@maxdancona,
I haven't read through all the comments in this thread yet but I think I've gotten the gist of you argument. I'm pausing here to suggest that your assertion in response to revelette is wrong.
Slogans and 30 second commercials are obviously employed in political campaigns but I don't know how you back-up up your assumption that it is these techniques that decide elections.
Some people neither need nor want long-winded, nuanced policy dissertations, and realize that even if they are provided them by candidates they are very likely to contain statistics that are framed in a way to support one side or the other, logical fallacies and obfuscation galore and plenty of downright lies.
Obamacare didn't require debating policy wonks to be understood by the voters, in fact it was one of Gruber's central points that if the legislation had been explained in a cogent manner which most voters could grasp, it would have received even greater public opposition.
Gruber gleefully admitted that an absence of transparency was a political advantage, but this isn't proof, as he suggested, of the American voter's stupidity, quite the opposite. He, essentially, admitted that if the intent and mechanism of the ACA was explained in a way that anyone might understand, it would have been toast. If you have to lie and confuse to get legislation passed it means that the voters are smart enough to recognize a bad idea when they see it. If they were stupid, the Dems could have told them exactly what they intended and the voters wouldn't have known any better.
For one of the most arrogant SOBs I've ever seen, perhaps the height of Gruber's arrogance is the suggestion that anyone was stupid because they couldn't see past the lies and obfuscation he was engineering. He, and I suspect you, confuse stupidity with other characteristics like trust and frustration. For a number of reasons, that don't include his track record, Obama was able to obtain the trust of a large segment of the population. Of course he has cynically abused that trust, and particularly so with Obamacare, but this doesn't mean the people who invested their trust in him did so because of stupidity (and here I define stupidity as lack of intelligence, not foolishness). And the people that didn't burn down the White House because of their opposition to Obamacare didn't fail to do so because they stupidly believed the BS they were being told.

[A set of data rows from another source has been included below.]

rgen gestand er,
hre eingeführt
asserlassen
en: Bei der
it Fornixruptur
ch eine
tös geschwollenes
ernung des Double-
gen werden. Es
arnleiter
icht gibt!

The voters don't need Lincoln/Douglas style debates that last for hours to determine for whom they should vote. They need honesty, plain language and all the facts and they are not getting them from candidates of either party. So instead they rely one people who they trust and who they think have taken the time they don't have to dig through all the BS for something like the truth: friends, relatives, pundits, radio talk-show hosts, even actors. They also rely on their overall sense of what each party stands for.
I'm sure that there are plenty of voters with low intelligence who vote for one candidate or the other for ridiculous reasons that only a "stupid" person might conceive, (See Gwyneth Paltrow, who is ready to make Obama a dictator because he's so, so handsome) but I'm also sure this is not the profile of the average voter. The "stupid" people who vote, for the most part, go to work every day, raise families, participate in social undertakings and generally manage to keep themselves and their families alive while contributing to society in ways small and large. If given the truth and the facts, deciding on who they think will best run the government is hardly the toughest challenge they have to face.
You seem to think that voters have the ultimate say over how campaigns are run. This might be true if they were provided options every year. If everyone is lying, obfuscating and slinging mud, how do your propose they register their displeasure with the practices? Writing letters to the editors of their local paper?
Obviously as a progressive you are inclined to think that the citizenry is incapable of determining what is best for not only the country, but for themselves; that they need experts like Gruber to make those determinations. Perhaps, like him, you bemoan the need for lies and obfuscation that is created by the stupidity of a populace that has the power of the vote.
In any case, even if it is true that the vast majority of voters are stupid, they do not all share the same stupidity; they are not simply one version of the same stupid lemming rushing over a cliff. They're stupid disagreements may sometime make it difficult to get things that are necessary done, but they also make it even more difficult for us to all rush off that cliff. I much prefer the random stupidity of the people fitfully directing the course of the nation, than any well oiled machine run solely by an elite cadre of grand intellects like Gruber and Obama.